Beowulf peers into the gloom and spies Olaf lying nearby, snuggling with Yrsa beneath heavy sheepskins, a satisfied smile on his sleeping face.
“Are you awake, Beowulf?” and he looks up, startled, to find Wealthow smiling down at him. She stoops, then sits on the floor beside him.
“My queen…” he begins, but she places an index finger firmly across his lips.
“Shhhhhh,” she whispers. “You’ll wake the others,” and then she moves her finger.
“I was dreaming of you,” he says quietly, only just now remembering that he was. In the dream, Wealthow was traveling with him back across the sea to Geatland, and they were watching the gray-black backs of great whales breaking the surface of the sea, their misty spouts rising high into the winter sky.
“How sweet,” she whispers, and Beowulf thinks there’s something different about her voice, the barest hint of an unfamiliar accent he’d not noticed earlier. “I hope it was a pleasant dream.”
“Of course it was,” he smiles. “What other sort could you ever inspire?”
“I love you,” Wealthow whispers, leaning closer to Beowulf, close enough that he can feel her breath warm against his face. “I want you, Beowulf Demon-feller, son of Ecgtheow. Only you, my king, my hero, and my love.”

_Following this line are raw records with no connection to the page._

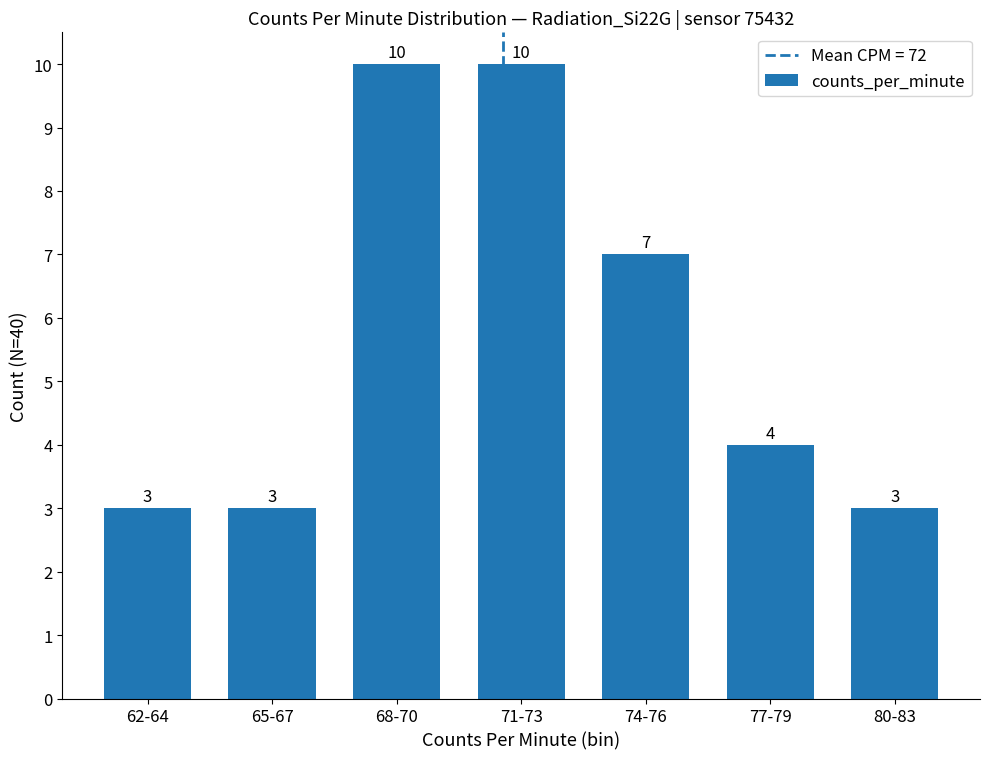

Which has a higher value, 77-79 or 68-70?

68-70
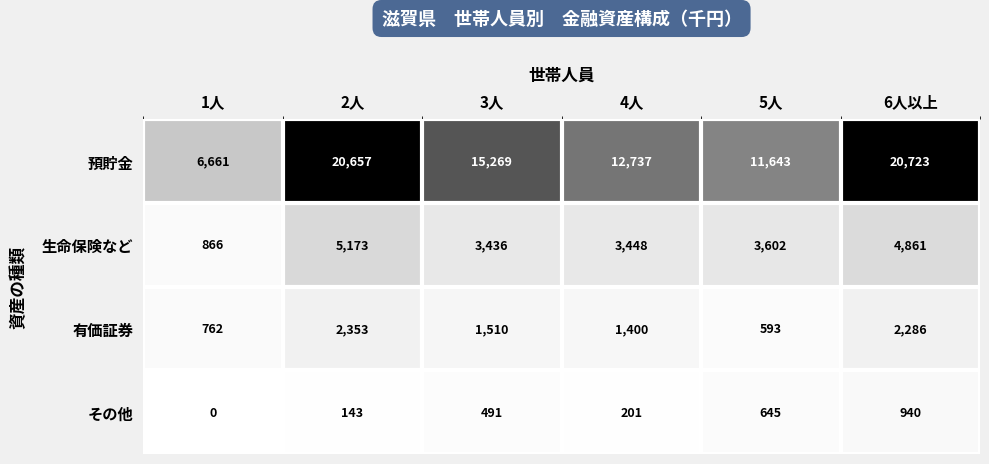

Reading left to right, what are all the values shown in this chart?

預貯金: 6661	20657	15269	12737	11643	20723
生命保険など: 866	5173	3436	3448	3602	4861
有価証券: 762	2353	1510	1400	593	2286
その他: 0	143	491	201	645	940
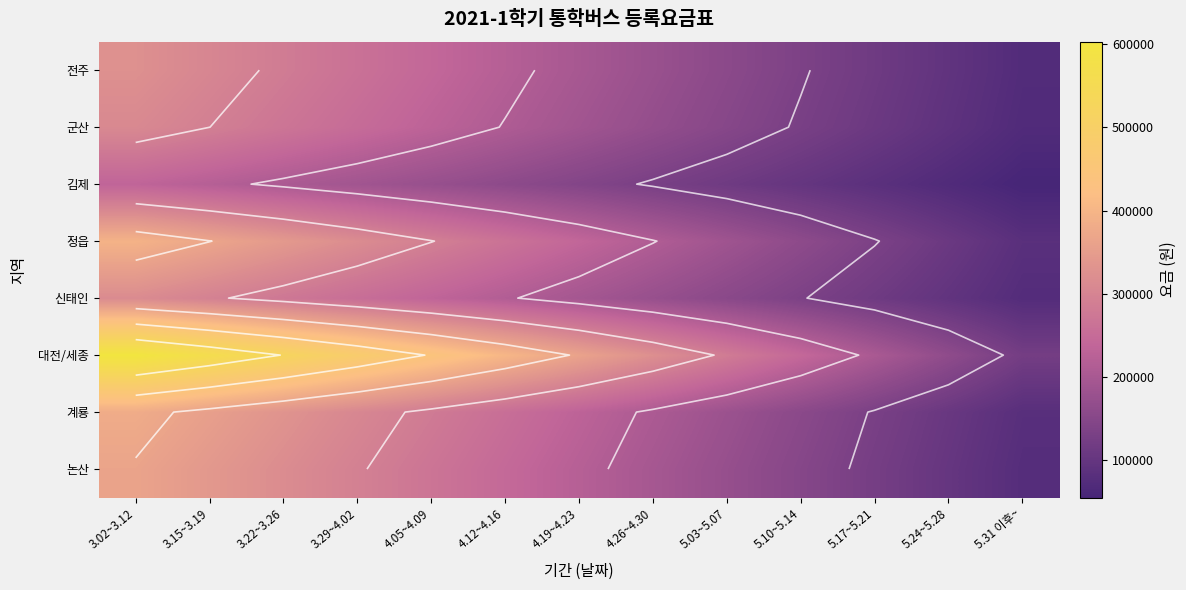

How many categories are shown in the chart?

13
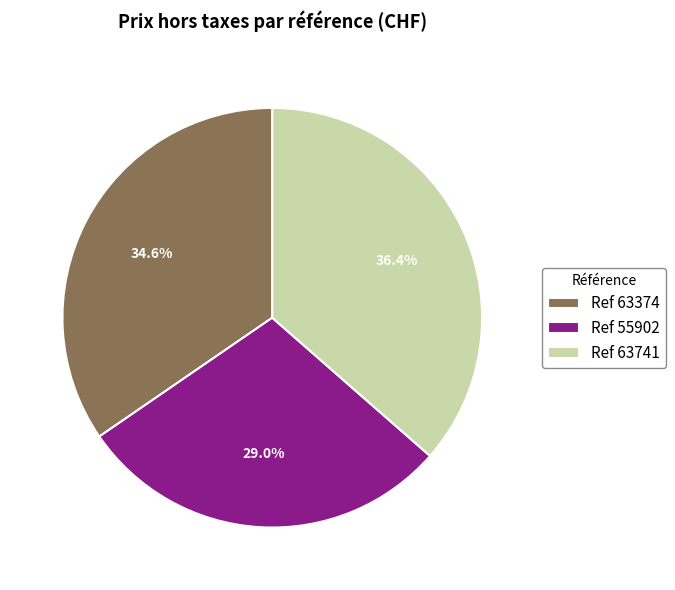

Between Ref 55902 and Ref 63374, which is larger?

Ref 63374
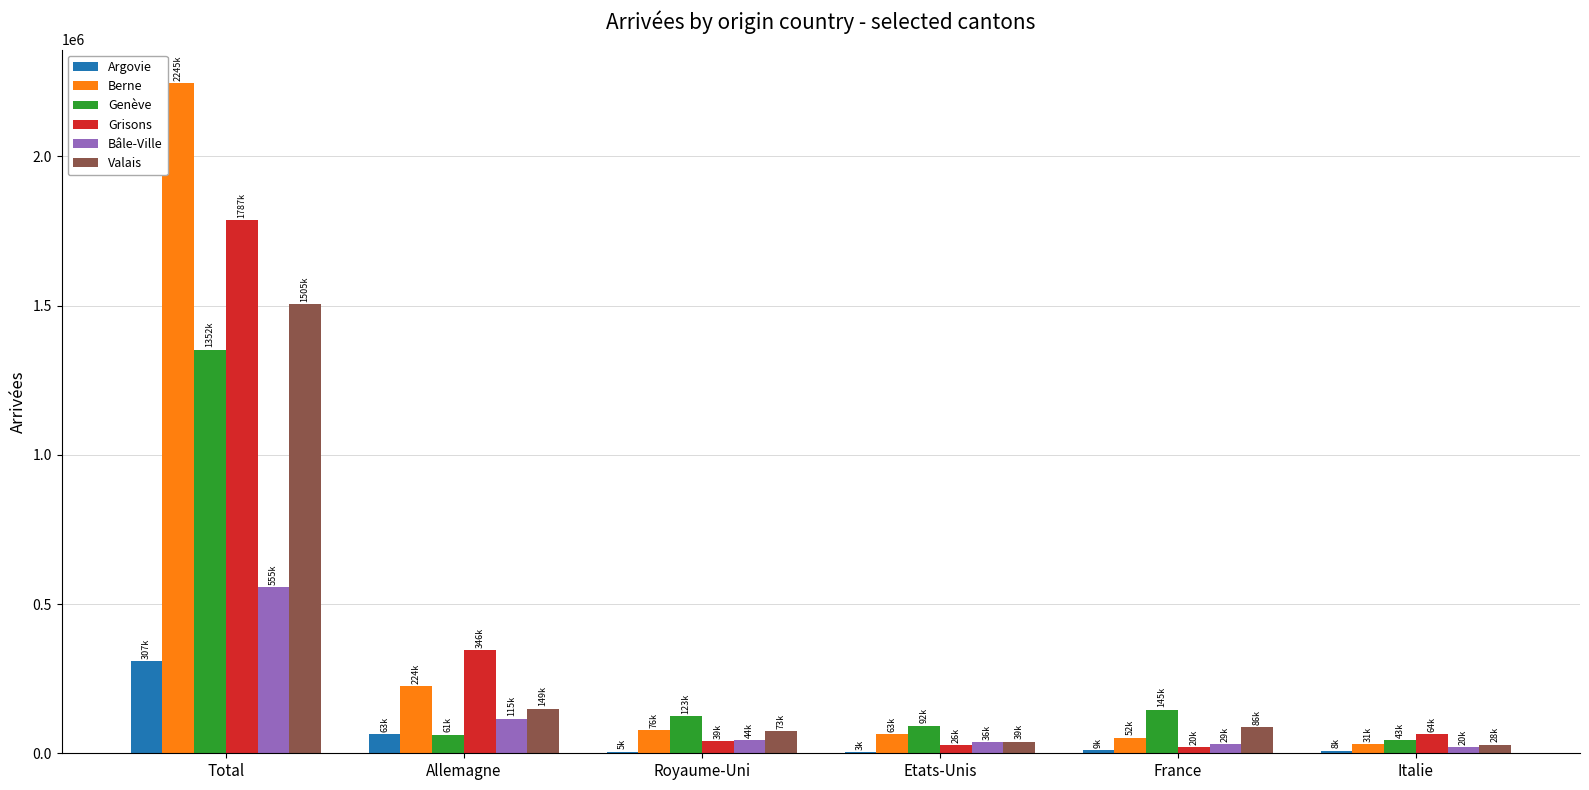

Which series has the widest spread of values?

Berne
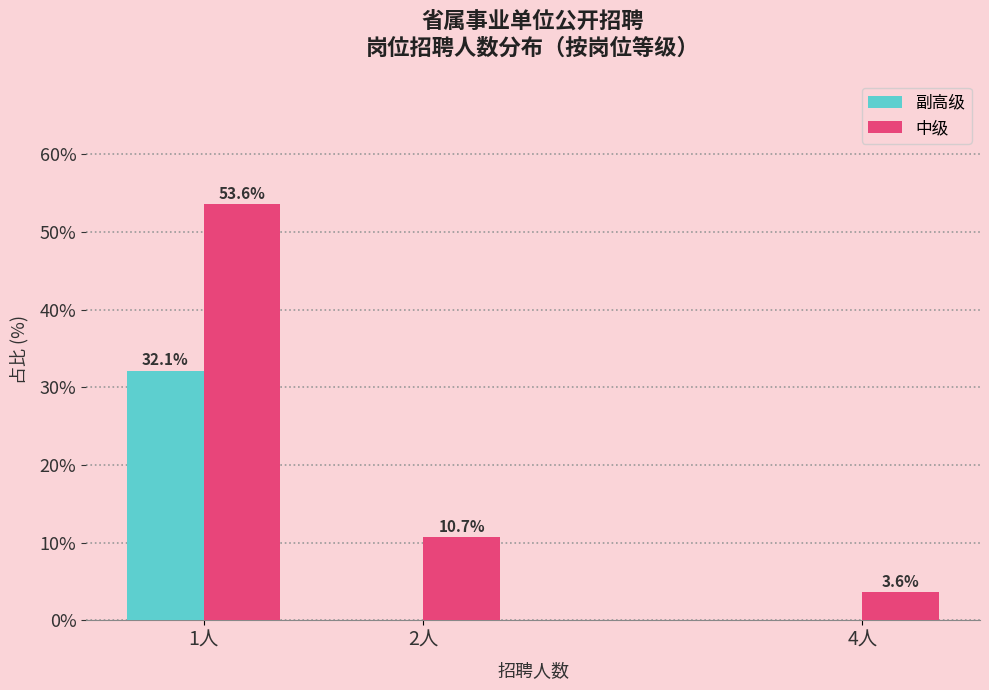

Reading left to right, list all the values displayed in this chart.

副高级: 1人=32.1	2人=0.0	4人=0.0
中级: 1人=53.6	2人=10.7	4人=3.6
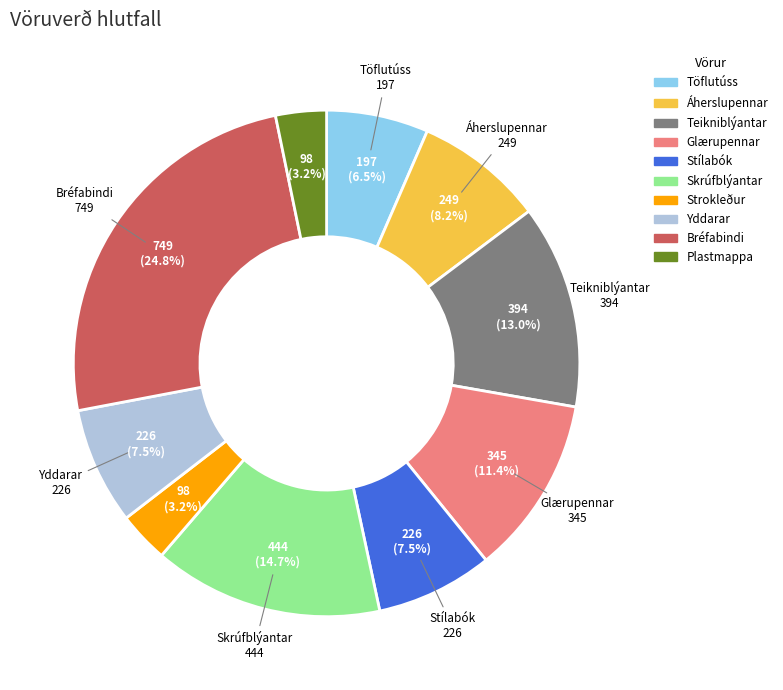

Is the sum of Glærupennar and Áherslupennar greater than half?

No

Wealthow puts her arms about his neck, drawing him close to her breasts, and she kisses him lightly on the cheek.
“Do you not think your husband might have something to say in the matter?” he asks, looking nervously past her at the others, still asleep.
“My husband,” sighs Wealthow. “Do not trouble yourself over Hrothgar. He is dead. This very night, I have done it myself, as I should have done long ago.”
Beowulf says nothing for a moment, confused and baffled at what he’s hearing. Wealthow smiles wider and kisses him on the forehead.
“Surely you have heard of his infidelities,” she says. “They certainly were no secret. Hrothgar never tried to hide his whores…or I should say he never tried very hard.
“Why would you say these things to me?”
She has slipped her hands beneath his tunic, and they are cold against his chest and belly. He feels her nails rasping almost painfully at his skin.